Schimmelbekämpfung

Zunächst einmal ein paar Fakten:

  1. Mikroorganismen wie Pilze und Bakterien sind natürlicher Teil unserer belebten Umwelt. Übersteigt allerdings die Schimmelpilzkonzentration ein bestimmtes Maß, so kann es zu schwerwiegenden gesundheitlichen Problemen kommen. Die Faktoren Feuchtigkeit, Nährstoffangebot, Temperatur und der ph-Wert bestimmen maßgeblich das Wachstum von Schimmelpilzen.
  2. Nur eine trockene Wand kann verhindern, dass die Zimmerwärme nach außen fließt. Man spricht hier von Wärmedämmung. Diese Isolierwirkung hat eine Wand durch die vielen kleinen mit Luft gefüllten Poren. Sind diese Poren in einer Wand mit Wasser vollgesogen, dann fließt die Wärme nach außen. Wasser leitet die Wärme 25 – 30mal schneller, als die luftgefüllten Poren. Das bedeutet: die Wand bleibt kalt, und der Nie-derschlag an dieser Stelle wird noch stärker.
  3. Luft enthält immer Wasser in Form von unsichtbarem Wasserdampf. Warme Luft kann mehr Wasserdampf aufnehmen als kalte Luft. So kann z.B. 1 cbm Luft von 0° Celsius eine Höchstmenge von nur 5 g (= 5 ccm) Wasserdampf enthalten. Liegt die Temperatur bei 20° Celsius, steigt der Wasseranteil auf 17 g. Höchstmenge heißt: Ist diese Wassermenge in der Luft enthalten (100 % relative Luftfeuchtigkeit), ist sie „satt“ und es bildet sich Kondenswasser am Taupunkt.
  4. Werden z.B. 30 m³ Estrich in einen Neubau eingebracht, verdunsten während der Erhärtungsphase etwa 1.800 Liter Wasser, die über die Raumluft durch ausreichende Belüftung und / oder Beheizung abgeführt werden müssen.
  5. Jeder Mensch verdunstet in der Nacht bis zu 1 Liter Wasser. 100 Gramm Wasserdampf atmet und schwitzt ein normal arbeitender Mensch stündlich aus. Hinzu kommt noch der Wasserdampf durch Kochen, Baden/Duschen usw.

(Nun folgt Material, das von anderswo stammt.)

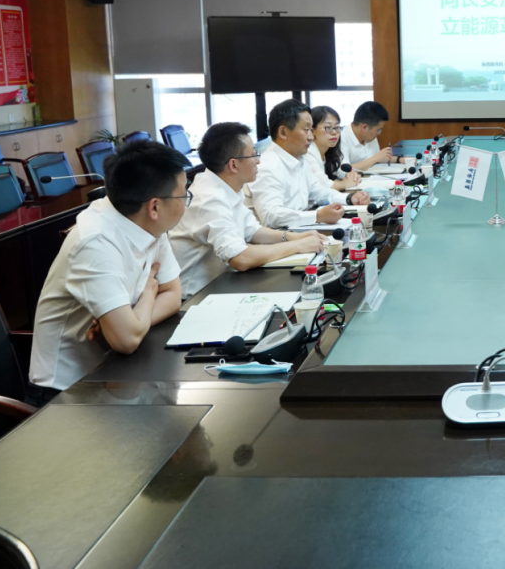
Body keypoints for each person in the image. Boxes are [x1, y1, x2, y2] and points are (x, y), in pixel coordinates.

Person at [27, 141, 190, 405]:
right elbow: (126, 340)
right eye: (183, 196)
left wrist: (133, 320)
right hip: (67, 395)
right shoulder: (96, 241)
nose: (186, 204)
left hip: (118, 373)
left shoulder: (145, 221)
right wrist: (148, 296)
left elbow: (173, 294)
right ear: (155, 207)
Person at [170, 122, 329, 299]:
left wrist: (292, 236)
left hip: (223, 284)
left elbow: (251, 230)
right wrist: (297, 246)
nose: (258, 160)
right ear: (233, 165)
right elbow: (241, 258)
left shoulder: (224, 185)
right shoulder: (210, 199)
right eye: (253, 154)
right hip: (196, 298)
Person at [244, 99, 370, 229]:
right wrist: (317, 216)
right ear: (283, 132)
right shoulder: (268, 166)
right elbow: (270, 216)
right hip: (275, 237)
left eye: (311, 130)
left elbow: (318, 192)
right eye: (306, 130)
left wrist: (350, 198)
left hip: (298, 231)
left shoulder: (299, 159)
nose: (311, 137)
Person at [306, 105, 365, 192]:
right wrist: (346, 183)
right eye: (328, 128)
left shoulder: (329, 151)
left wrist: (352, 175)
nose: (334, 132)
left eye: (337, 127)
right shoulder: (308, 152)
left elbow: (340, 172)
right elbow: (324, 185)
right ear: (312, 130)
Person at [345, 101, 406, 170]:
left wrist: (400, 159)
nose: (379, 133)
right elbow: (342, 171)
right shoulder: (341, 138)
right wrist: (376, 158)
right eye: (378, 130)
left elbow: (379, 159)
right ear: (364, 127)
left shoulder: (370, 136)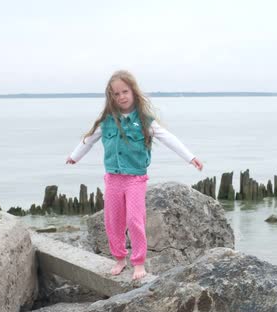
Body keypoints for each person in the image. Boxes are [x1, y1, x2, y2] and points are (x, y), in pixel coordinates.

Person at [66, 70, 203, 280]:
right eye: (116, 94)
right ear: (111, 97)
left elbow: (169, 138)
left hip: (135, 180)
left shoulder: (145, 121)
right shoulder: (107, 121)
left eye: (125, 91)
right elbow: (89, 139)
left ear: (133, 92)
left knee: (134, 219)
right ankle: (119, 258)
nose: (121, 96)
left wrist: (190, 157)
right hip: (113, 179)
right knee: (113, 220)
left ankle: (138, 262)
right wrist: (75, 156)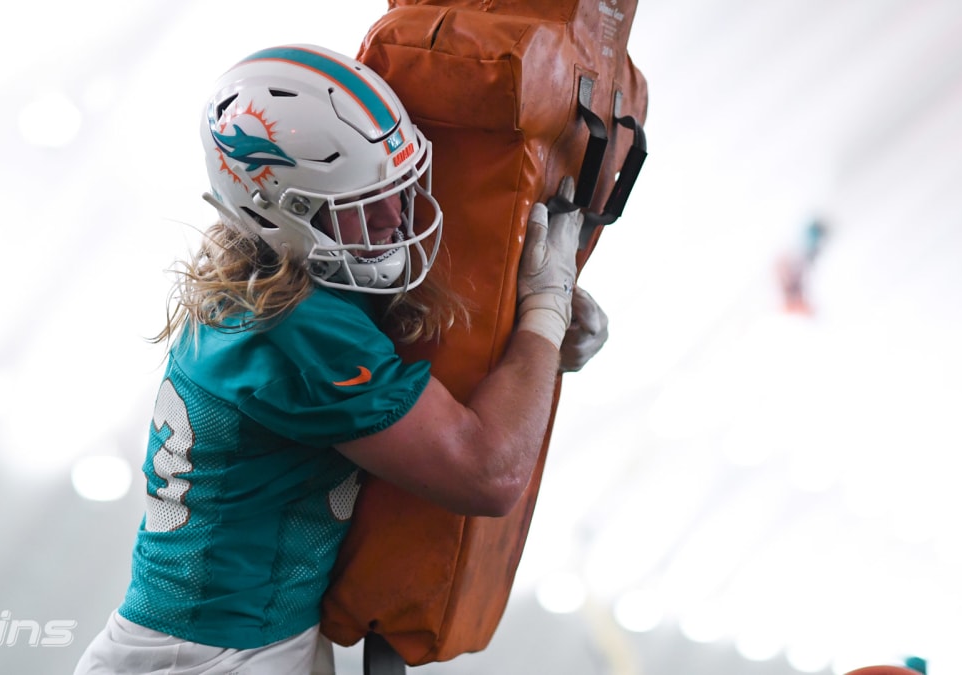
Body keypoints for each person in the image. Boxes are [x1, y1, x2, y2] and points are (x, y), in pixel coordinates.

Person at [73, 43, 609, 675]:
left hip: (228, 639)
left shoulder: (279, 288)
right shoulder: (293, 327)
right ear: (280, 212)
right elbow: (487, 474)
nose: (393, 219)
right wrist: (542, 315)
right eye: (363, 202)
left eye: (400, 188)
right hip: (215, 655)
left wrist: (530, 348)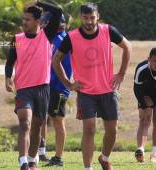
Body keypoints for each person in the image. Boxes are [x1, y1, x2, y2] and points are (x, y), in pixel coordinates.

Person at [52, 2, 131, 170]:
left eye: (92, 17)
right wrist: (69, 83)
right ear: (81, 17)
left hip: (108, 89)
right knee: (89, 128)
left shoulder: (108, 31)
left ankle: (104, 157)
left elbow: (127, 47)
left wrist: (121, 74)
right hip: (86, 92)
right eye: (85, 18)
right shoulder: (71, 37)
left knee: (112, 130)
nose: (89, 21)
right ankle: (88, 168)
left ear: (98, 16)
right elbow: (55, 60)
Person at [5, 1, 62, 169]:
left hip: (43, 89)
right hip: (23, 89)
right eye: (23, 19)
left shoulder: (47, 35)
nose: (24, 22)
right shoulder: (16, 39)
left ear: (38, 21)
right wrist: (8, 77)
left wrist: (38, 2)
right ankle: (23, 161)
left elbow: (58, 11)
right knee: (25, 123)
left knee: (36, 128)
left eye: (28, 19)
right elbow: (10, 61)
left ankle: (31, 159)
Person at [42, 13, 71, 167]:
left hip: (58, 87)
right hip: (49, 86)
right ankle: (41, 152)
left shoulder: (62, 39)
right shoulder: (53, 38)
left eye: (46, 22)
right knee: (44, 119)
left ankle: (58, 158)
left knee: (58, 122)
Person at [133, 47, 156, 163]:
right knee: (145, 119)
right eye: (155, 61)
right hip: (144, 93)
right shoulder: (141, 69)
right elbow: (136, 89)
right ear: (149, 59)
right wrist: (144, 104)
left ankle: (155, 153)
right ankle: (140, 150)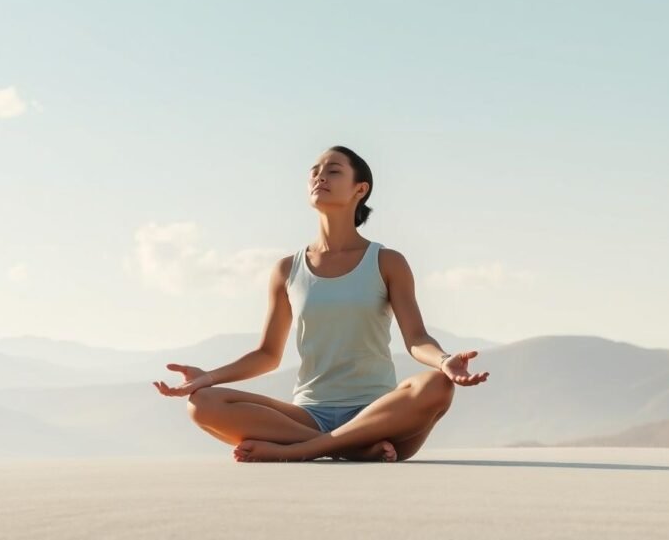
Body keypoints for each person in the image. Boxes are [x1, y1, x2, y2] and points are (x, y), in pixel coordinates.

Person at [153, 145, 490, 462]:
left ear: (360, 189)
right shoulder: (287, 269)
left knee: (437, 385)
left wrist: (445, 361)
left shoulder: (387, 262)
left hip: (380, 415)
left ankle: (307, 450)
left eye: (333, 171)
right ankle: (348, 449)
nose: (319, 177)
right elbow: (267, 355)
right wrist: (207, 378)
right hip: (308, 415)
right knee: (203, 404)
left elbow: (416, 339)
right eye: (314, 172)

Mögliche Ursachen von Schimmel:

  • Wärmebrücken, die den Taupunkt von der Außenfassade ins Innere der Wohnung hinein verschieben. Das kondensierte Wasser setzt sich innen an den Wänden ab und es kann zu Oberflächenschimmel kommen. Durch unsere Bauthermographie können solche Wärmebrücken erkannt werden.
  • Falsches Lüften durch zu kurzes / seltenes Öffnen oder nur Kippen der Fenster. Richtig ist es, min. ein- bis zweimal am Tag die Fenster für 5 bis 10 Min. weit zu öffnen, damit die feuchte und warme Luft gegen trockene und kühle ausgetauscht wird. Unser Langzeitmessgerät zeichnet kontinuierlich Temperatur und Luftfeuchtigkeit auf, um Raumklima und Lüftungsverhalten beobachten zu können. Noch ein Tipp: Möbel mit einem Zwischenraum von ca. 5 - 10 cm von der Außenwand wegstellen, damit die Luft dahinter zirkulieren kann.
  • Wasserschäden z.B. durch defekte Wasser-, Abfluss- oder Heizungsleitungen.

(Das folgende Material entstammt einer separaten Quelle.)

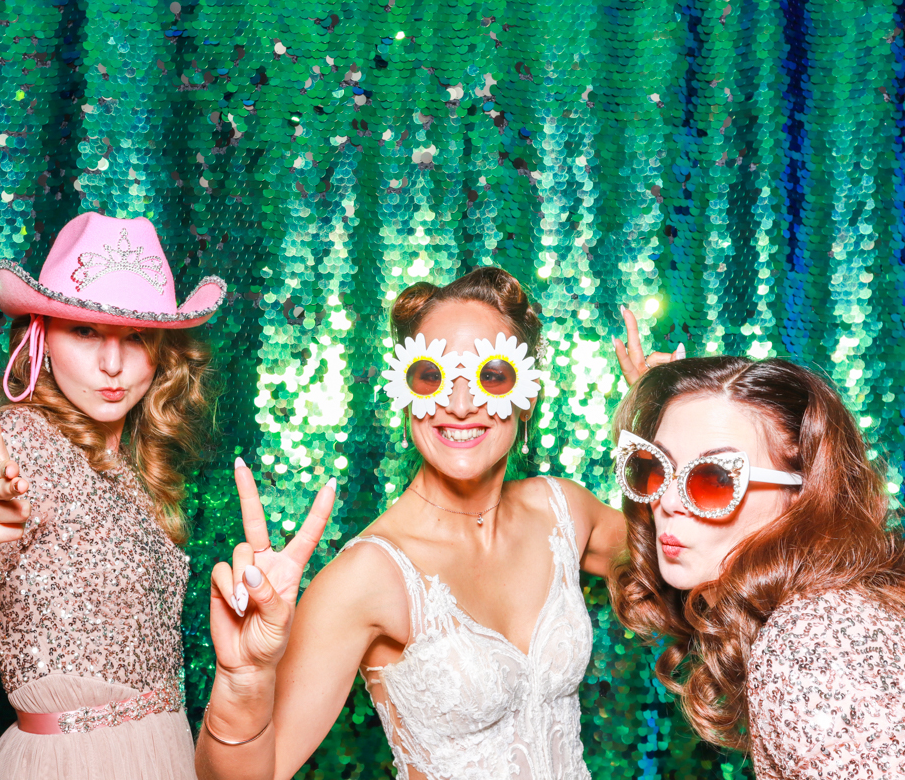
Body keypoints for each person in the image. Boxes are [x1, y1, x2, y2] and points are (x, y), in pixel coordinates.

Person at [195, 267, 627, 780]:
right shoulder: (369, 575)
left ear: (528, 392)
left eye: (492, 375)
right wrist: (242, 679)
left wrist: (659, 420)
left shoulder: (562, 512)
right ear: (404, 390)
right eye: (432, 375)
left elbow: (673, 558)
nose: (461, 405)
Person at [0, 212, 225, 779]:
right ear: (39, 334)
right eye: (86, 331)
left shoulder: (141, 466)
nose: (113, 364)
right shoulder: (11, 447)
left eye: (136, 336)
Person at [608, 340, 905, 779]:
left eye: (713, 479)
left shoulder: (812, 642)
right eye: (654, 468)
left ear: (799, 495)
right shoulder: (828, 603)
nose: (667, 501)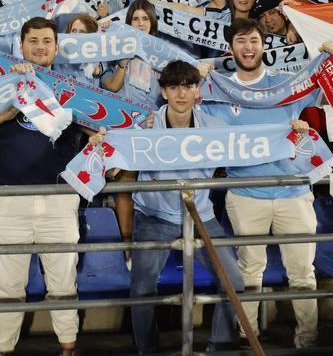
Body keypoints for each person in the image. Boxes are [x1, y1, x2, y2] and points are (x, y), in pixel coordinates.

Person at [201, 18, 322, 349]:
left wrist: (332, 56)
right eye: (241, 41)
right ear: (230, 48)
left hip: (294, 190)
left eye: (254, 40)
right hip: (245, 194)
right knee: (249, 271)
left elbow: (325, 90)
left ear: (264, 45)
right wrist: (196, 79)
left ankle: (309, 339)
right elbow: (188, 117)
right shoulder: (217, 90)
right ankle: (247, 337)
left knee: (302, 271)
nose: (248, 47)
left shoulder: (286, 84)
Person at [0, 17, 90, 356]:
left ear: (56, 47)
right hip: (9, 198)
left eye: (46, 41)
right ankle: (4, 350)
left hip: (59, 199)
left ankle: (68, 348)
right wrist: (19, 98)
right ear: (21, 45)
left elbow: (97, 125)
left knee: (63, 282)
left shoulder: (72, 87)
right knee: (8, 286)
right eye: (33, 41)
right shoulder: (5, 82)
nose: (40, 47)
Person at [129, 60, 247, 353]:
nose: (181, 94)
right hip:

Die Luftfeuchtigkeit ist unsichtbar, ihre Folgeschäden nicht...
Erste sichtbare Alarmzeichen sind meist klamme Kleidungsstücke, modriger Geruch und fleckige Wände. Darüber hinaus setzt ab ca. 70 % Luftfeuchtigkeit Schimmelpilzbildung ein. Rost ist noch anspruchsloser, schon ab 60 % setzt bei Metallen die Korrosion ein. Teures Heizen schafft hier keine Abhilfe. Die Luft wird zwar erwärmt, bleibt aber feucht. Einfaches Durchlüften ist ebenfalls keine Lösung, denn auf diese Weise kann der Raumluft dauerhaft keine Feuchtigkeit entzogen werden. Nicht nur nach Wasserschäden, sondern u.a. auch durch neue, luftdichte Fenster, welche die Luftzirkulation und damit auch den Feuch-tetransport von innen nach außen behindern, können sich schnell Schimmel und Bakterien bilden.

Was tun?
Der Oberflächenschimmel wird fachmännisch entfernt, ggf. technisch ausgetrocknet und die betroffene Fläche isoliert. Ein Anstrich mit Kalkfarbe sorgt dafür, dass evtl. künftiger Schim-mel auf der Oberfläche bleibt und nicht nach innen eindringen kann.